What you will do -
a) Reproduce verbatim the portion of the York Minster guiding passage from "After many years" up to and including "layman at best.".
b) According to the York Minster guiding passage, where did the author take the course to qualify as a professional guide at York Minster?
c) Extend the passage about guiding at York Minster, picking up after its final sentence.

Source passage -

•••

After many years of leading tours of European battlefields I decided to add another string to my bow & took the course at St. William’s College to qualify as a professional guide at York Minster.
I have devoted a lifetime to military history, a sixty year course if you will, so trying to become an expert on a building where the site has two thousand years of history & the building alone nearly one thousand was a tall order. Passing the course exam was just the beginning. I make no claim to being an expert, it would be presumptuous, I class myself as an educated layman at best.
However I have got much pleasure from showing such a magnificent building to people from all over the world. Usually my guests want to visit a real English pub post tour, particularly Americans. I do claim expertise on English pubs & the ale served therein.

•••

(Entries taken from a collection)
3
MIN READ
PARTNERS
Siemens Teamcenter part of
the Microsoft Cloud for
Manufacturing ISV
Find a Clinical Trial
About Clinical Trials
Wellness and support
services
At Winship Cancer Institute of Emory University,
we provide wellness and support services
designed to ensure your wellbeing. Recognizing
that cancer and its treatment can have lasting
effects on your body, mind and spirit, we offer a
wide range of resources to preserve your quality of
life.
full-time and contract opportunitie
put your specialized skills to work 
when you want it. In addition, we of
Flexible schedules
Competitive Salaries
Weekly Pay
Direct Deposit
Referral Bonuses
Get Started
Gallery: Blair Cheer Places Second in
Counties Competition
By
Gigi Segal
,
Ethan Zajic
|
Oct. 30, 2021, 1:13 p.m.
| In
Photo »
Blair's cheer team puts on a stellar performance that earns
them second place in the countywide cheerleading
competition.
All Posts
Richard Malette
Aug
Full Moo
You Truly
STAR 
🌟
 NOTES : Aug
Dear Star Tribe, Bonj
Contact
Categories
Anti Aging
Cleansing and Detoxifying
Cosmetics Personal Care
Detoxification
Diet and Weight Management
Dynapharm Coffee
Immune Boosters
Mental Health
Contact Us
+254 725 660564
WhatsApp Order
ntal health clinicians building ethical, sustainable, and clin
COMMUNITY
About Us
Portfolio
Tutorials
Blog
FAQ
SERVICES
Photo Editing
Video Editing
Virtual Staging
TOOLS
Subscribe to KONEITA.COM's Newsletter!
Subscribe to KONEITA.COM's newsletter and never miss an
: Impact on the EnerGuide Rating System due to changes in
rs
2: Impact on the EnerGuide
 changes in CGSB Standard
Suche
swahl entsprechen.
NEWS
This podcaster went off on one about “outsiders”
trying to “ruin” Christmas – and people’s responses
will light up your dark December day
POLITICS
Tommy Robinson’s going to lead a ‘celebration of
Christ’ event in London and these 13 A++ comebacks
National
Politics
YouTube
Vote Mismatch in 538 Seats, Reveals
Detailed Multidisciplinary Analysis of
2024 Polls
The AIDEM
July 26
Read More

•••

Solved problems -
a)
After many years of leading tours of European battlefields I decided to add another string to my bow & took the course at St. William’s College to qualify as a professional guide at York Minster.
I have devoted a lifetime to military history, a sixty year course if you will, so trying to become an expert on a building where the site has two thousand years of history & the building alone nearly one thousand was a tall order. Passing the course exam was just the beginning. I make no claim to being an expert, it would be presumptuous, I class myself as an educated layman at best.

b) At St. William's College.

c)
My first memory of that unique institution, the pub, was in London back in the early sixties. I was too young to go in. Those far off days were pretty hostile to females & children in pubs. No bad thing in my view but each to their own. The pub that enchanted me had brown smoked glass windows, the day was hot so the door was open. The smell of ale & pipe smoke drifted out along with the subdued buzz of conversation. I was desperate to find out first hand what delights a pub could offer. My father & grandfather would go to The Mitre at Greenwich park every Sunday lunch time before roast beef & Yorkshire pud. I was allowed to join them at seventeen, still a year shy of the allowed age but no matter. I was not disappointed. It was the beginning of a life long love affair with public houses.
What then makes the English pub so special? (Incidentally I love Welsh pubs but my expertise does not run so deep & there are differences).
I have travelled the world, there is no continent I have not been & usually not as a tourist, so I have visited many bars in good company but they are not the same. What then makes the pub unique, literally globally?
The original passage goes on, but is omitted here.